6ftstick wrote: ↑Tue Sep 22, 2020 9:49 am
youthathletics wrote: ↑Tue Sep 22, 2020 9:37 am
dislaxxic wrote: ↑Tue Sep 22, 2020 9:17 am
I'll give you a chance to deny it, ya...do you support the tactics Mitch McConnell uses and has used in the case of SCOTUS nominations? You support Lindsey Graham and what he's been saying, then and now? Do you recognize the rank hypocrisy in these two idiots?
Then tell me how you think it would be dumb for the Dems to retaliate... rinse, repeat...
..
So you want to hang on Mitch and Lindsey and I'd argue ...."the sitting president fills the seat", it is not that complicated. Mitch was just following the Reid Rule, your side started it.
Negative people need drama.
Its Trumps constitutional duty. And the Senates.
Case closed.
This is the perfect post. In strict terms of constitutional power and duty, there is nothing different from this go 'round than when the President nominated Garland: Obama has the power and duty, and the Senate had the obligation. The only difference is
faction. I wish you folks could just come out and say it.

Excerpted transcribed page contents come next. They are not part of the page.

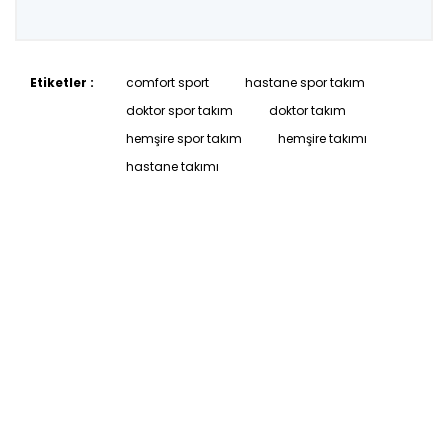
Etiketler :
comfort sport
hastane spor takım
doktor spor takım
doktor takım
hemşire spor takım
hemşire takımı
hastane takımı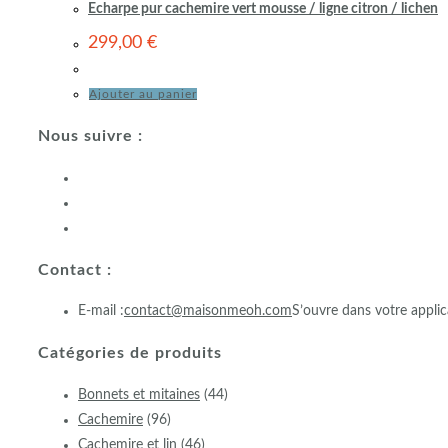
Echarpe pur cachemire vert mousse / ligne citron / lichen
299,00
€
Ajouter au panier
Nous suivre :
Contact :
E-mail :
contact@maisonmeoh.com
S’ouvre dans votre applic
Catégories de produits
Bonnets et mitaines
(44)
Cachemire
(96)
Cachemire et lin
(46)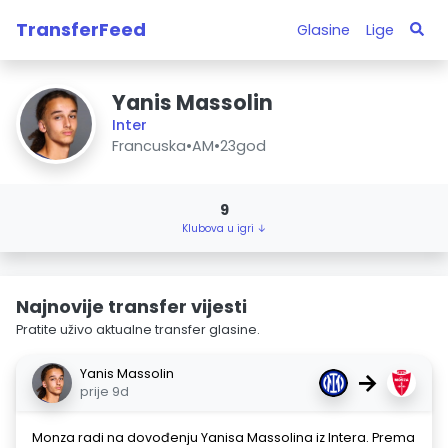
TransferFeed
Glasine
Lige
Yanis Massolin
Inter
Francuska
•
AM
•
23god
9
Klubova u igri ↓
Najnovije transfer vijesti
Pratite uživo aktualne transfer glasine.
Yanis Massolin
→
prije 9d
Monza radi na dovođenju Yanisa Massolina iz Intera. Prema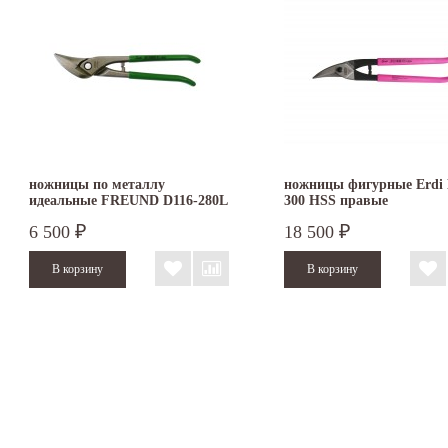
ножницы по металлу
ножницы фигурные Erdi 
идеальные FREUND D116-280L
300 HSS правые
6 500
18 500
₽
₽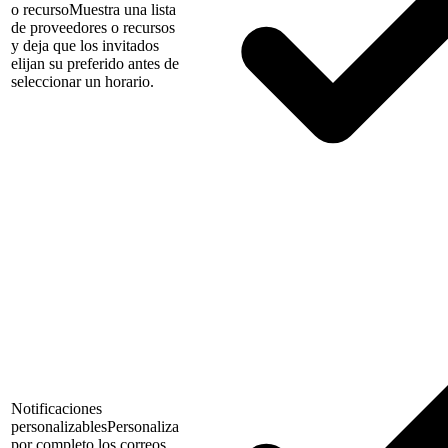
o recurso
Muestra una lista
de proveedores o recursos
y deja que los invitados
elijan su preferido antes de
seleccionar un horario.
Notificaciones
personalizables
Personaliza
por completo los correos,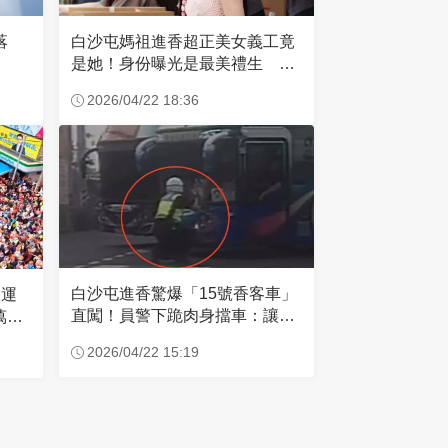
失落
白沙屯媽祖進香超正美女義工竟
是她！身份曝光是最美禮生 一
輩子不結婚
2026/04/22 18:36
白沙屯進香驚爆「15號香客車」
大運
直闖！員警下跪肉身擋車：讓行
萬創
人先過
2026/04/22 15:19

If you actually read and understand the Constitution, the government is one that is supposed to encourage, as Senator Bill Cohen once said, deals cut in the name of consensus. This decision by McConnell is simply sanctioning the raw exercise of legal power in connection with an absolutely momentous issue, in which, perhaps, a 48-year old woman may sit on the nation's highest Court for 30 or 40 years. You have to think hard on this to appreciate the potential consequences, because the norm will become the raw exercise of power, and it will go around and come around. The supposed norms that created collegiality and consensus were simply the ways in which, inside the strict rules of governance, we avoided the constant stress tests on governing. It is profoundly ill-advised for the Senate -- which is to say McConnell and his caucus -- to do this. But the prize is too big, and the delivery of this plum to stakeholders is too important.
ACB seems qualified, in the sense of well-educated, good mental horsepower, versed in the Constitution, clerked for a well-known and well-regarded Justice. A vote against her is plainly on the grounds of what we think she portends -- which directly communicates to the importance attached to this pick by McConnell and his shareholders. I'd vote against her, simply because I think the originalists are functionally a fraud, and come to outcomes that don't make sense to me. But the GOP has the votes.
I'll live just fine through a Court commandeered by the Right. Employees will have a harder time. Discrete and insular minorities will have a harder time. Poor women will likely need a ride to the border and some help with their medical bills. Religion will be damaged by its intrusion into and association with politics. And governance will become a question of whether the legal power exists for something, not whether it is prudent or fair or even right.